I cannot agree with Rob about an unaccepted repudiatory breach being a thing writ in water. White and Carter Councils has not been overruled (and one cannot see how it ever will be), but it does not actually state the law, and a number of Canadian cases, such as Finelli v Dee, have led the way in making this clear. The point is that, in effect, mitigation considerations do rightly influence the claimant's election between affirmation and termination after repudiatory breach, albeit under the guise of the legitimate interest and defendant's co-operation arguments, and it is good that they do, though the law would be better if the influence of mitigation was made explicit.
And, in principle, it would be better if mitigation considerations explicitly played a role in the decision to award specific performance, for this would bring a superior coherence to the equitable defences that, in effect, if obliquely, do this now.
Best wishes
David Campbell
David Campbell, BSC(Econ), LLM, PhD, FCI(Arb) Professor of International Business Law
School of Law
Liberty Building
University of Leeds
LEEDS
LS2 9JT
UK
tel: [+44] (0) 113 343 7041
fax: [+44] (0) 113 343 5056
email: i.d.campbell@leeds.ac.uk
http://www.law.leeds.ac.uk/about/staff/d-campbell.php
________________________________________
From: Robert Stevens [robert.stevens@law.ox.ac.uk]
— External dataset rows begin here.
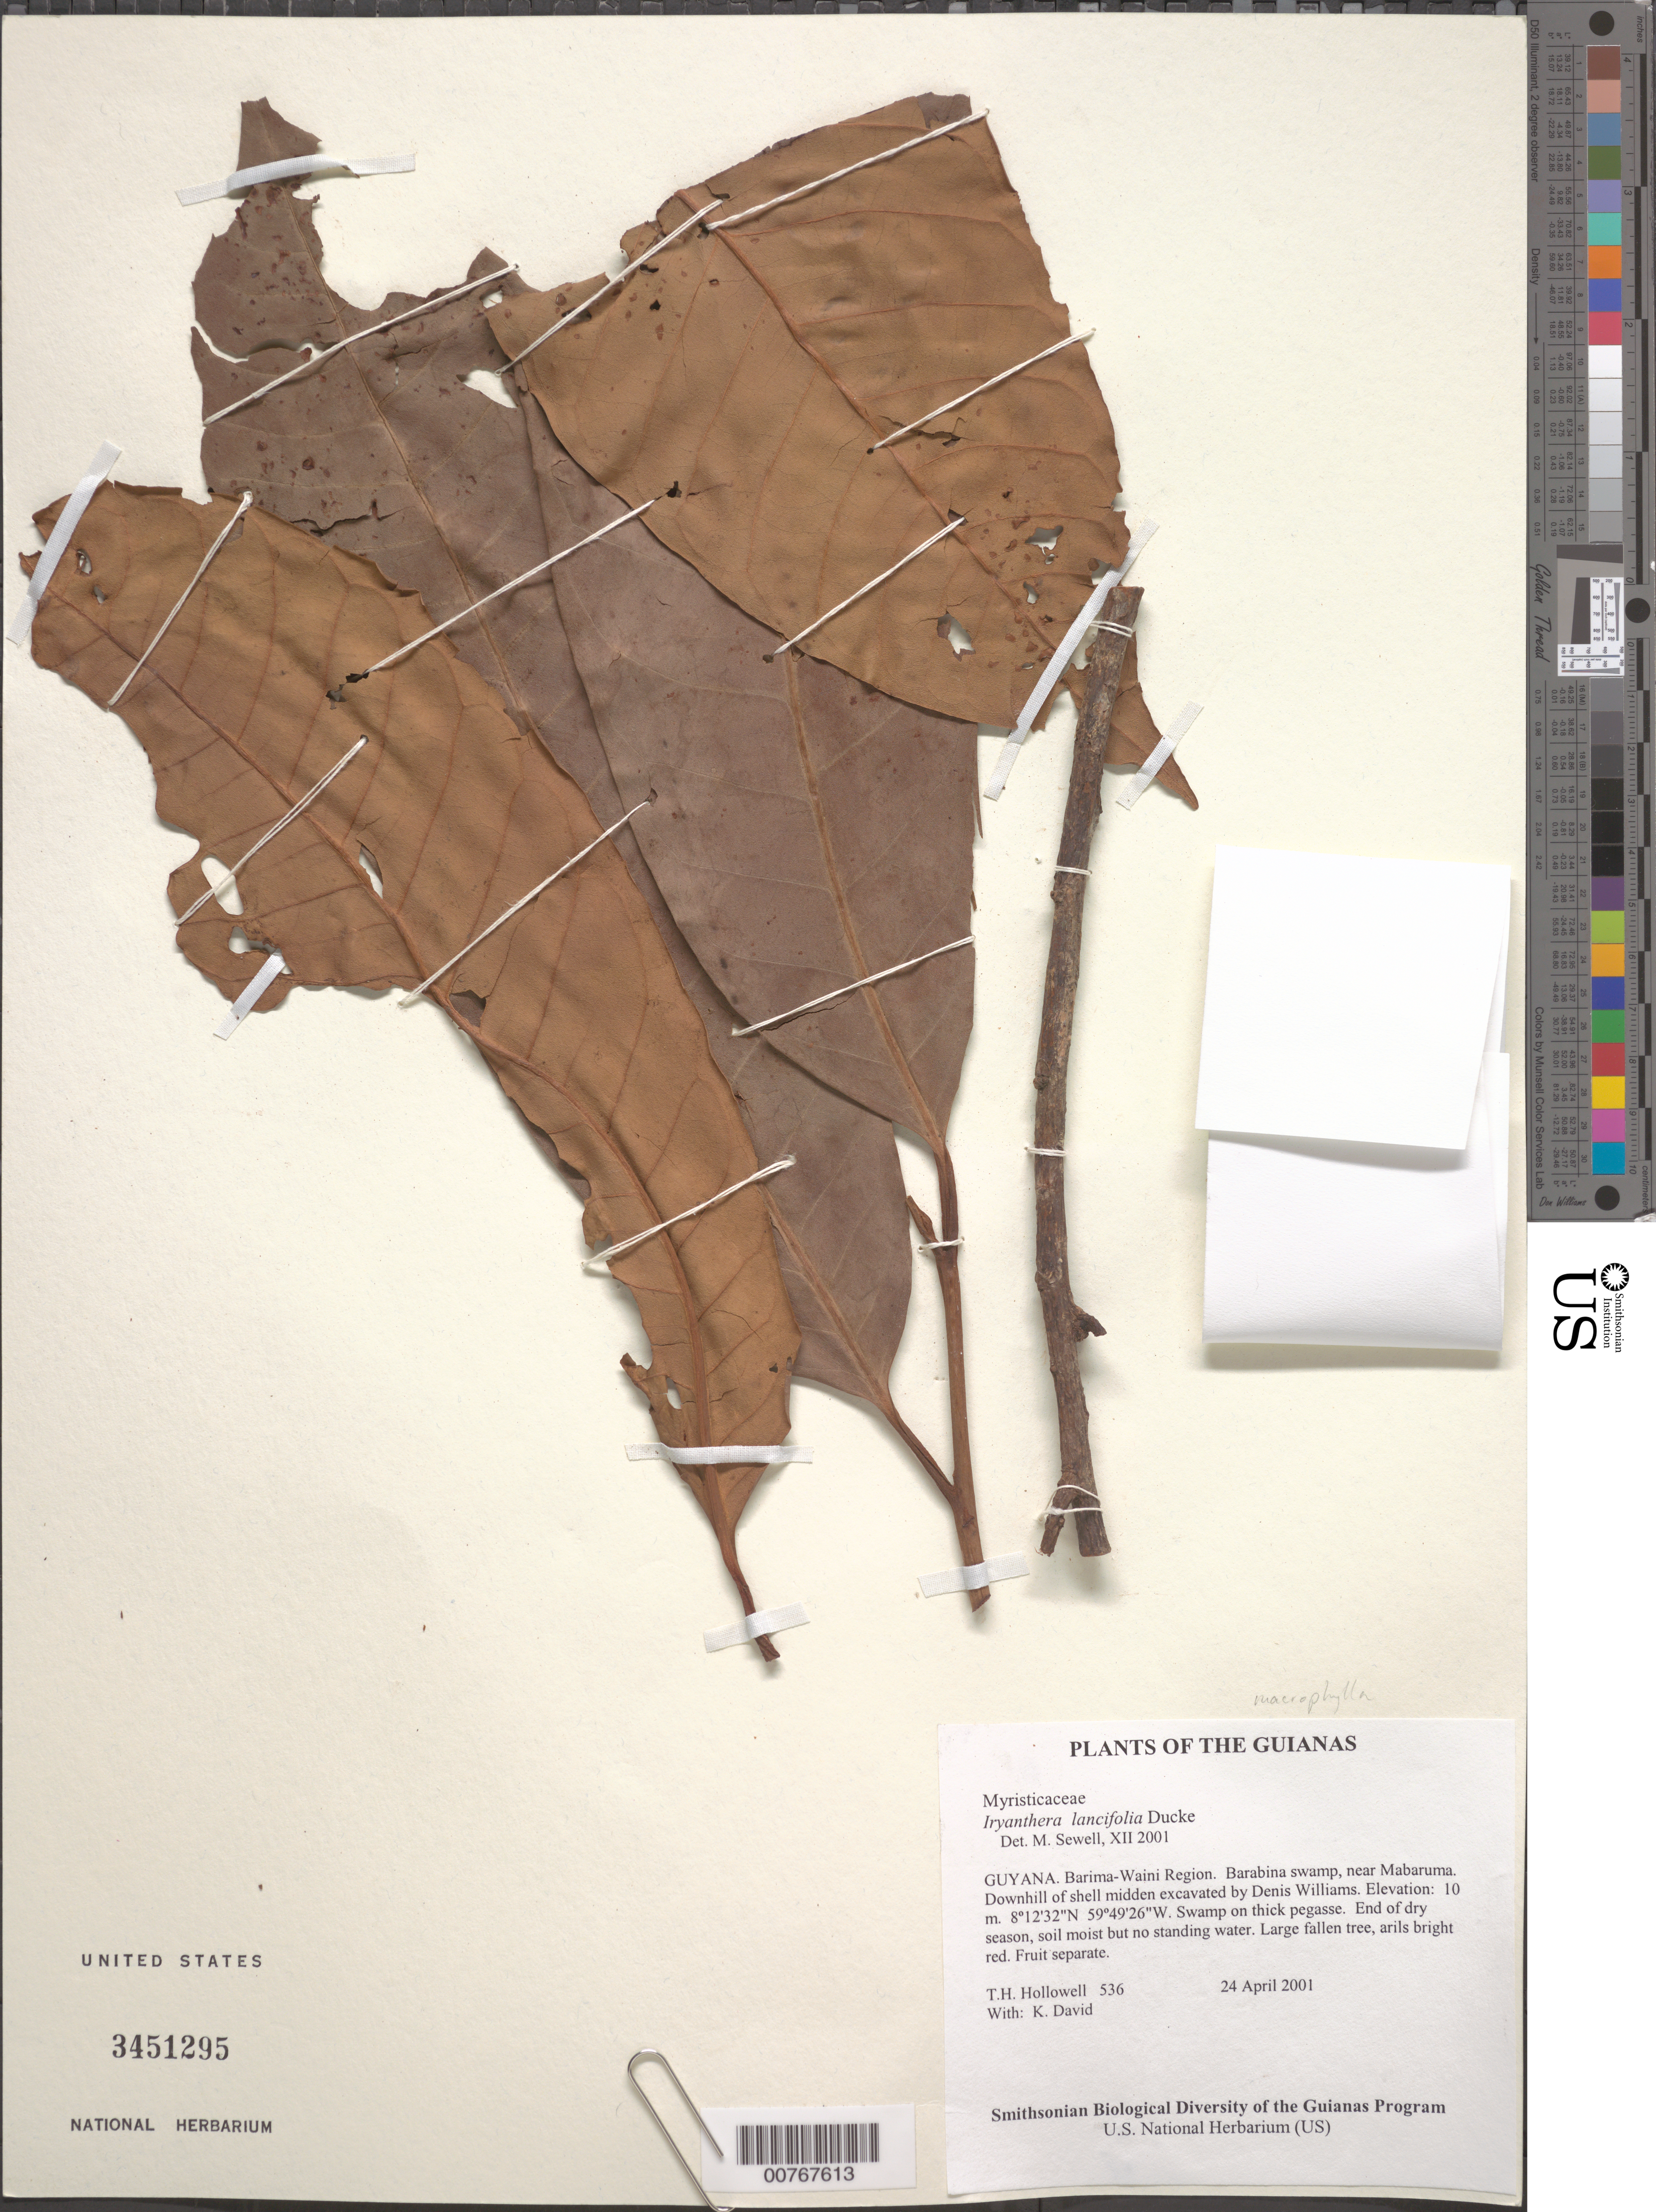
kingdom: Plantae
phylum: Tracheophyta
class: Magnoliopsida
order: Magnoliales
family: Myristicaceae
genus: Iryanthera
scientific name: Iryanthera lancifolia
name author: Ducke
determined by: Sewell, M.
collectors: T. Hollowell & K. David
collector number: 536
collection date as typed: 24 April 2001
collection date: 2001-04-24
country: Guyana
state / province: Barima-Waini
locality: Barabina swamp, near Mabaruma. Downhill of shell midden excavated by Denis Williams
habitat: Swamp on thick pegasse. End of dry season, soil moist but no standing water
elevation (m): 10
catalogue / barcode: US 3451295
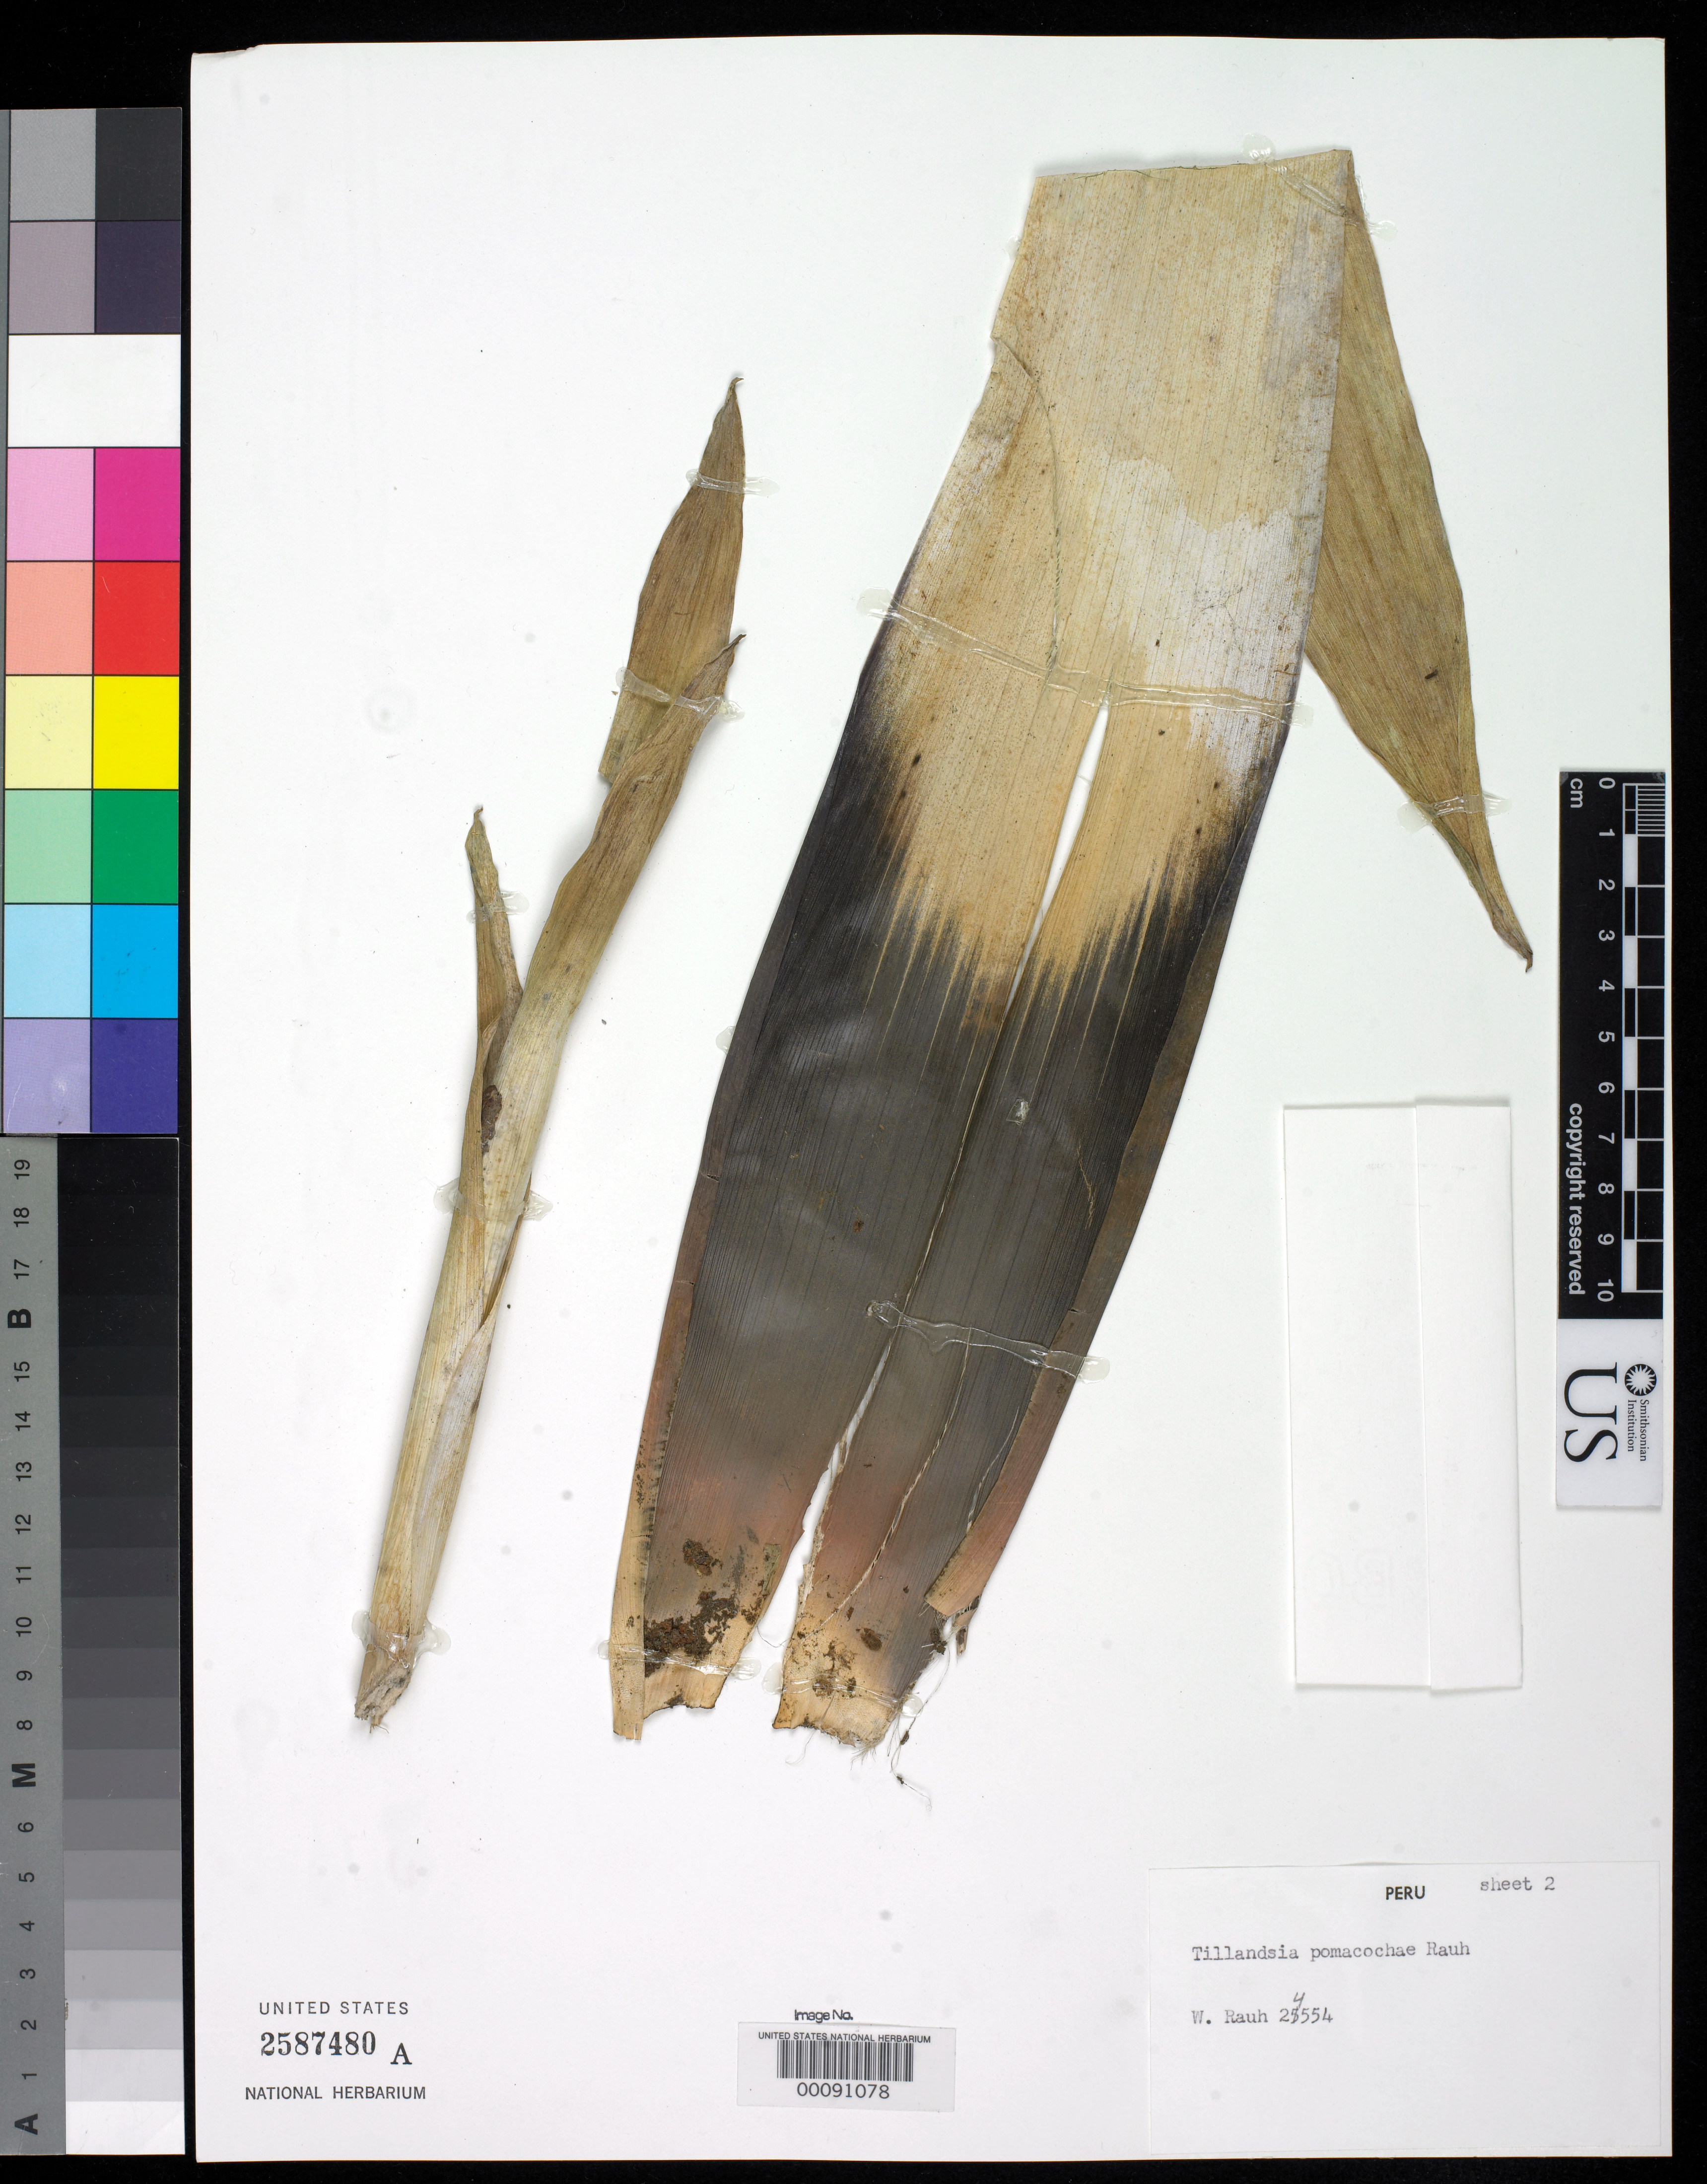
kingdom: Plantae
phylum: Tracheophyta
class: Liliopsida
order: Poales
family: Bromeliaceae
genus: Tillandsia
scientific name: Tillandsia pomacochae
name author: Rauh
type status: Isotype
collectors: W. Rauh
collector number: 24554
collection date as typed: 09 Sep 1970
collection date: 1970-09-09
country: Peru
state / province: Cajamarca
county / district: Chota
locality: near Ingenio, above Pomacocha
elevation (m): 2100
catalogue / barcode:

Sent: 18 October 2012 10:02
To: James Lee; obligations@uwo.ca
Subject: RE: Supreme Court of Canada on Specific Performance and Mitigation
"Specific performance is an equitable remedy that is difficult to reconcile with the principle of mitigation. "
Oh dear, that is a sentence that makes one's heart sink.
The SCC has long been away with the fairies when it comes to whether to award specific performance of contracts for the sale of land. Now however it seems to have got itself confused about the relationship between mitigation and specific performance.
Simplified, this is a standard contract for the sale of land on a specific date. The seller fails to complete by that date, and then says it won't be completing and returns the deposit. The buyer refuses to accept this and presses for specific performance (or failing that damages).
Was the buyer under any duty to mitigate its loss at this point?
No, because a repudiatory breach that is not accepted is a thing writ in water. Although the obligation to sell by a particular date had been rendered impossible, the seller remained under a duty to convey the land to the buyer.
If the buyer had accepted the repudiation then the obligation to sell would have been brought to an end, replaced by an obligation to pay damages for breach, with a consequent "duty" on the buyer to mitigate his loss from that point. That did not happen.
Now in a country other than Canada, specific performance would have been awarded, but when it is refused the time for assessing damages should be the date of trial. There can be no 'duty' to mitigate for loss caused by the failure to sell before that time (see, in England unfortunately, Johnson v Agnew).
The rules relating to mitigation concern the quantification of loss. If a breach occurs, losses which are not suffered cannot be recovered, and consequential losses caused by the innocent party's own fecklessness in failing to avoid them are his own look out. There is not, and could not be, any tension between these rules and the availability of specific performance.
I have only read the SCC decision, and so may not have the full facts, but on its face this is not very good.